(Extracted records)
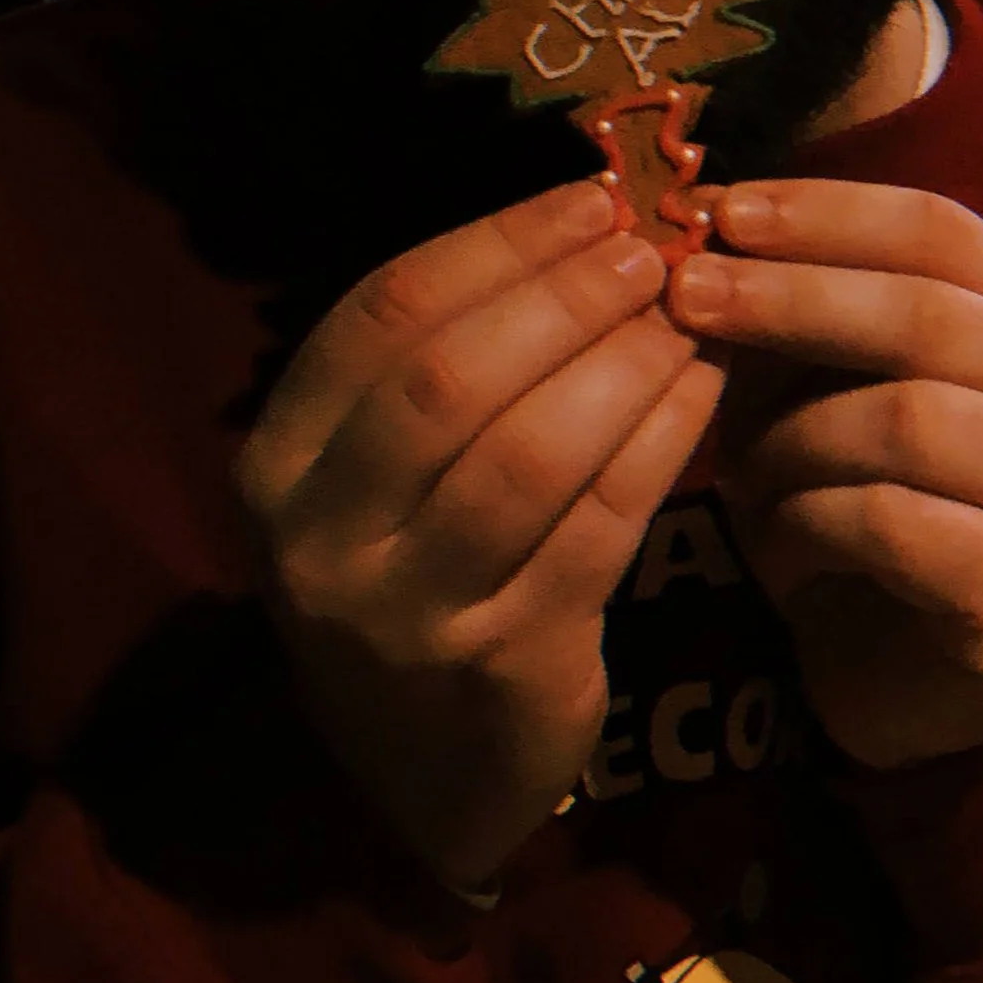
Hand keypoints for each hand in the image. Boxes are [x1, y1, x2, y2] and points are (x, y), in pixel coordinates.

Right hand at [235, 179, 725, 893]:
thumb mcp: (377, 482)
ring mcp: (410, 613)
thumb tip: (581, 217)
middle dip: (563, 295)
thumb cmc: (413, 587)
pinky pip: (599, 528)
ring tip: (687, 310)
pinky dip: (659, 442)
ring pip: (528, 454)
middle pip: (448, 379)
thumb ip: (443, 364)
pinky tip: (704, 389)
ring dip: (622, 363)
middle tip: (653, 246)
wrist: (420, 786)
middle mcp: (323, 541)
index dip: (494, 244)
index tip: (589, 196)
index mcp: (278, 465)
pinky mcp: (507, 666)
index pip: (379, 316)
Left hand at [668, 181, 982, 771]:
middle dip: (795, 299)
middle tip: (689, 297)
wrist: (907, 679)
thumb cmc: (860, 509)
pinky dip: (814, 525)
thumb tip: (703, 239)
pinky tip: (780, 546)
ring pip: (914, 419)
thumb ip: (791, 320)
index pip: (943, 231)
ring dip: (796, 435)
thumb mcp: (820, 393)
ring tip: (735, 470)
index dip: (832, 213)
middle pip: (930, 315)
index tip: (725, 209)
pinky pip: (899, 525)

▶ [Task item]: The range runs from the line with "index pip: (379, 316)" to the last line of the entries above, both included. Restate it word for word.

▶ [Solution to this problem]:
index pip: (379, 316)
Left hand at [668, 181, 982, 771]:
middle dip: (795, 299)
middle tip: (689, 297)
wrist: (907, 679)
thumb cmc: (860, 509)
pinky dip: (814, 525)
thumb tip: (703, 239)
pinky tip: (780, 546)
ring pip: (914, 419)
thumb ip: (791, 320)
index pip: (943, 231)
ring dip: (796, 435)
thumb mcp: (820, 393)
ring tip: (735, 470)
index dip: (832, 213)
middle pip: (930, 315)
index tip: (725, 209)
pinky pip: (899, 525)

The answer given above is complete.